To review; you don’t need to look far to find a space elevator, at least in Science Fiction. Arthur C. Clarke’s Fountains of Paradise or more recent Sunstorm and Kimberly Stanley Robinson’s 2312 are just some examples. A space elevator is nothing more than a cable that is fixed to a spot along the equator (at sea is the best from a security standpoint and in the eastern equatorial pacific to avoid storms). There is a counter weight at the upper end – out past the geosynchronous orbit and a tether that connects the two. A Climber (elevator car) climbs the cable in between the anchor and the counterweight.

A Space Elevator may cost mankind some $$ but it will also save plenty! Making transfer of cargo to the moon a simple event, placement of satellites into orbit, no problem, and astronauts would be able to launch to Mars, Europa, Alpha Centauri and oh yeah, the Moon for cheap and so more frequently. And further down the line when the world has many space elevators civilians could have a crawl to the stars ad back.

 Back to the recent discovery by some scientists from Penn State University; they have discovered how to produce a super-thin, super strong diamond nanothreads. Pretty cool, right?  A thread that is a long, strong, miniature diamond necklace – you know that will make the market place sing!

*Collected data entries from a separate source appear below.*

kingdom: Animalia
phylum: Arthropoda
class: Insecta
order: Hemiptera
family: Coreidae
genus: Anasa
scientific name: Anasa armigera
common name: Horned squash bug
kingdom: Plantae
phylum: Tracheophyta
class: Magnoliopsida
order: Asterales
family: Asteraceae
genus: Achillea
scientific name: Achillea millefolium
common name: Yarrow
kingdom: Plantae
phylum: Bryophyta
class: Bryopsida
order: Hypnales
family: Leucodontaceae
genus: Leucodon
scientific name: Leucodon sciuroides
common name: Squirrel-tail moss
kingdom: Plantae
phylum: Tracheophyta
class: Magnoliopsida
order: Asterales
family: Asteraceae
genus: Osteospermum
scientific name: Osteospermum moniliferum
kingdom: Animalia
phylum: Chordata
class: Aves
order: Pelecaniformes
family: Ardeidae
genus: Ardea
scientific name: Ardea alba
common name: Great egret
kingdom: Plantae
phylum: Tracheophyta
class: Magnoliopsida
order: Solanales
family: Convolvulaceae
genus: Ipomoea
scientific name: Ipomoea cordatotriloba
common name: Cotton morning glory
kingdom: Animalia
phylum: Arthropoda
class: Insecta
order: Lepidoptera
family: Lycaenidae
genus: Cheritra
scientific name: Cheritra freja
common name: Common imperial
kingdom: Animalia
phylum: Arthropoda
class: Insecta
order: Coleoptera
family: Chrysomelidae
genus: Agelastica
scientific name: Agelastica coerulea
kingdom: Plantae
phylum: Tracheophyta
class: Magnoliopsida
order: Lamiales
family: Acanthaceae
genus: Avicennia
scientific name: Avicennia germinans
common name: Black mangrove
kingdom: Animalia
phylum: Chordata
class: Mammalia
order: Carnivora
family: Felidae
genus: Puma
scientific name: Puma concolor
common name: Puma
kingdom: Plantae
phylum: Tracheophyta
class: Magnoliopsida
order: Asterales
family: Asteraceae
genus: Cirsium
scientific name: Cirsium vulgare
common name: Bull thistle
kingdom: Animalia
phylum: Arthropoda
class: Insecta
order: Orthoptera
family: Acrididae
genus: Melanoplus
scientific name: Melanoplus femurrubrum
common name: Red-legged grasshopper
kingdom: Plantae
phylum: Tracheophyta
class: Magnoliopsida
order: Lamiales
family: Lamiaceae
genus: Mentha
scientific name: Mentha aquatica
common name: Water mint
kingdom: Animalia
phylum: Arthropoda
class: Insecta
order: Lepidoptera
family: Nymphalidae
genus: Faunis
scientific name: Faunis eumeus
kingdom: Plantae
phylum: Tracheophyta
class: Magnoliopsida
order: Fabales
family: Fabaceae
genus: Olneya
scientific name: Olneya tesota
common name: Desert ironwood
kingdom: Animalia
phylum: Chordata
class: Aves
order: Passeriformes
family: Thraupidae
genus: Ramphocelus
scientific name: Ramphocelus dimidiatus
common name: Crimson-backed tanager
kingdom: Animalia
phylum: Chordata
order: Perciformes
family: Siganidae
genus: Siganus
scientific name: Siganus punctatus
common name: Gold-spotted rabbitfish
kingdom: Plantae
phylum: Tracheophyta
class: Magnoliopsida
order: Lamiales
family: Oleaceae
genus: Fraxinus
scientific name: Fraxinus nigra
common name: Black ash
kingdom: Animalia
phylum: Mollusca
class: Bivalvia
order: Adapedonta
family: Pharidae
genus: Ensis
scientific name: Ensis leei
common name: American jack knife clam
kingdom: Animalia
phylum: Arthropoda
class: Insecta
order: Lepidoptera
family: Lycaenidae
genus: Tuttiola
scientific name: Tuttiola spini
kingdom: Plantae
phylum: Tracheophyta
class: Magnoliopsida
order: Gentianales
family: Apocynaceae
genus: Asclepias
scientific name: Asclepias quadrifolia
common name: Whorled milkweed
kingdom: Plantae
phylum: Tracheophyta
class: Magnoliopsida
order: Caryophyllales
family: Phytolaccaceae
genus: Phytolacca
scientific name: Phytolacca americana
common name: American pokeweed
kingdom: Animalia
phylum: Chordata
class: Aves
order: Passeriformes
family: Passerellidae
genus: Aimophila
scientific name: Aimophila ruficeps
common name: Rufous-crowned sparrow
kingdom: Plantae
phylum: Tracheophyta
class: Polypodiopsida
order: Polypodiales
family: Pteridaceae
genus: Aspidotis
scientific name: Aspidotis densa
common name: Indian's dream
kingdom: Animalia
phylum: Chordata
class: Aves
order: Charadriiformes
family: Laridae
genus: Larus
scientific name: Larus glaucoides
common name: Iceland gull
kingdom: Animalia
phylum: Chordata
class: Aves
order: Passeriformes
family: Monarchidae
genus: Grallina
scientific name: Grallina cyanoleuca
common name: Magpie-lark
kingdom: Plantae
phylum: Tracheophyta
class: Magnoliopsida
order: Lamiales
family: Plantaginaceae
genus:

Of course there are some other applications of this product, one of which involves the making of fuel-efficient cars. The intention of the research team is to continue on to see what other neat products and uses they can find through adding atoms to the nanothreads.

But when you think about it, what do you create after you have solved a problem that will allow the world to reach the stars – literally?